Tujuan 1:
Tolong tulis ulang baris data di bawah. Mulai dari baris yang memuat "collection date: 1901-08" dan berhenti setelah baris yang memuat "name author: (Donn. Sm.) Rydb.", dengan menukar "locality" menjadi "site" tanpa mengubah bagian lain.

Kutipan:
• • • •

Saya kan bersaudara itu 3 orang. Laki, perempuan, terus saya. Nah, mungkin karena sudah jadi kebiasaan keluarga, menikah itu nanti di ujung. Ibarat sebuah bangunan, menikah itu adalah lantai paling atas. Harus melalui sekolah, kerja, punya rumah, cukup semua, mobil, baru setelah itu ujungnya menikah. Kakak saya yang laki-laki menikah pas usia 35 tahun karena ngikuti alur itu. Dan saya yang termasuk juga karena aturan keluarga. Pada saat kuliah, saya sudah pacaranlah. Saya pacaran 21 kali mulai dari SMA. Tapi, begitu sama yang terakhir (Ibu Diah), saya ditantang untuk serius. Tapi, pacaran saya itu pacaran yang baik lho ya. Jangan punya bayangan yang tidak baik. Cuma nganter-nganter lah. Tukang ojek. Selesai kuliah, saya lulus. Jadi lawyer saya, setahun tapi gagal. Semua teman-teman nglanjutin S2. Saya ke Jakarta, kerja. Nglamar ke sana- sini. Saya dapat di perusahaan asing, gajinya gedhe. Zaman dulu itu Rp 3.000.000 (awal tahun 90-an).
Yang sekarang jadi istri saya ini punya 2 saudara perempuan. Yang paling besar, nyonya saya. Adiknya yang nomor 2 sudah menikah. Suatu saat adiknya yang nomor 3 mau menikah, dilamar orang. Ibunya gak tega sama nyonya saya karena bila "iya", berarti dilangkahin 2 kali. Terus saya ditanya sama ibunya nyonya saya. Jam 6 sore waktu itu, saya masih kerja di kantor, ditelpon nyonya saya katanya ibunya mau bicara serius. Ternyata ditanya, "Munif ini serius atau tidak? Dua hari lalu datang orang nglamar adeknya Diah. Kalau Munif serius, gimana kalau Munif dulu? Baru nanti beberapa bulan, adiknya. Saya jawab apa? Dengan sombongnya, "Maaf, di Jakarta itu sulit. Harus punya mobil. Harus punya rumah. Harus punya tabungan." Nanti paling ujung, baru menikah. Jadi biarkan adiknya menikah dulu ndak usah nunggu saya. Ibunya nangis waktu itu.

• • • •

Tujuan 2:
Jawab pertanyaan berikut berdasarkan kutipan di atas.
(a) Berapa kali penutur berpacaran sejak SMA?
(b) Pada usia berapa kakak laki-laki penutur menikah?
(c) Berapa gaji penutur di perusahaan asing di Jakarta?

• • • •

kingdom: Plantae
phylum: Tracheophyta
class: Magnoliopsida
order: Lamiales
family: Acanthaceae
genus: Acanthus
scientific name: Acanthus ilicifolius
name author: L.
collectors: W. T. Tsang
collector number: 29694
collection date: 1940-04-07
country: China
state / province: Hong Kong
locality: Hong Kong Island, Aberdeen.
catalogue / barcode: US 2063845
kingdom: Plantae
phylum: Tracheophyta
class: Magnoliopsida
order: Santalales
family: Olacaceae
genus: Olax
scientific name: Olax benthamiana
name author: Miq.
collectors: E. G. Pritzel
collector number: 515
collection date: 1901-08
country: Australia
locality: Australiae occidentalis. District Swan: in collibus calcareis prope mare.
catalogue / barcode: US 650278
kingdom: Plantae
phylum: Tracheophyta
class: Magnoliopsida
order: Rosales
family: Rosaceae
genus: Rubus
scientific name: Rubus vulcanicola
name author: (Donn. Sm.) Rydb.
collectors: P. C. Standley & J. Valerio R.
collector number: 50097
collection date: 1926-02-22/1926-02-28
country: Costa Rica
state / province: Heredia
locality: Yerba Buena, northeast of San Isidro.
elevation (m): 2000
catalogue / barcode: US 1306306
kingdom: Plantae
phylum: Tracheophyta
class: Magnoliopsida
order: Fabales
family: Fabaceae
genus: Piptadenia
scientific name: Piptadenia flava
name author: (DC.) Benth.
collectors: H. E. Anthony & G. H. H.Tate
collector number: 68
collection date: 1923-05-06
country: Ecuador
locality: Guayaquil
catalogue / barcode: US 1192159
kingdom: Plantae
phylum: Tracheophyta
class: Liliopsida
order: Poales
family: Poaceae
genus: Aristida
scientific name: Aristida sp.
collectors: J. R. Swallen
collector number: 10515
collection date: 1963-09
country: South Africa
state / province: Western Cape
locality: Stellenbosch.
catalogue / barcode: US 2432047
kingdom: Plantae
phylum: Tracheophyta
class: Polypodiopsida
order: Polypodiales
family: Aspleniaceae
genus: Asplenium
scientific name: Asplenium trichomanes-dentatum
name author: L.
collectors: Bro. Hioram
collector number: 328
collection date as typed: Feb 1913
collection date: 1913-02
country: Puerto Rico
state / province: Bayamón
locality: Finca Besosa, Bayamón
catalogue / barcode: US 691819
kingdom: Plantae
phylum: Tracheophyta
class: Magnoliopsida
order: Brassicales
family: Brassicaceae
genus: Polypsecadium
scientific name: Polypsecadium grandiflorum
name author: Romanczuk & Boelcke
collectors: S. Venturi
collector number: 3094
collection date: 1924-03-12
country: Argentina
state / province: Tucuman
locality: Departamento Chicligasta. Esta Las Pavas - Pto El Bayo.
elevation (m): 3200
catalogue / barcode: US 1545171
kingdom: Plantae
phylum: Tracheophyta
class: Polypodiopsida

• • • •

Jawaban benar 1:
collection date: 1901-08
country: Australia
site: Australiae occidentalis. District Swan: in collibus calcareis prope mare.
catalogue / barcode: US 650278
kingdom: Plantae
phylum: Tracheophyta
class: Magnoliopsida
order: Rosales
family: Rosaceae
genus: Rubus
scientific name: Rubus vulcanicola
name author: (Donn. Sm.) Rydb.

Jawaban benar 2:
(a) 21 kali.
(b) 35 tahun.
(c) Rp 3.000.000.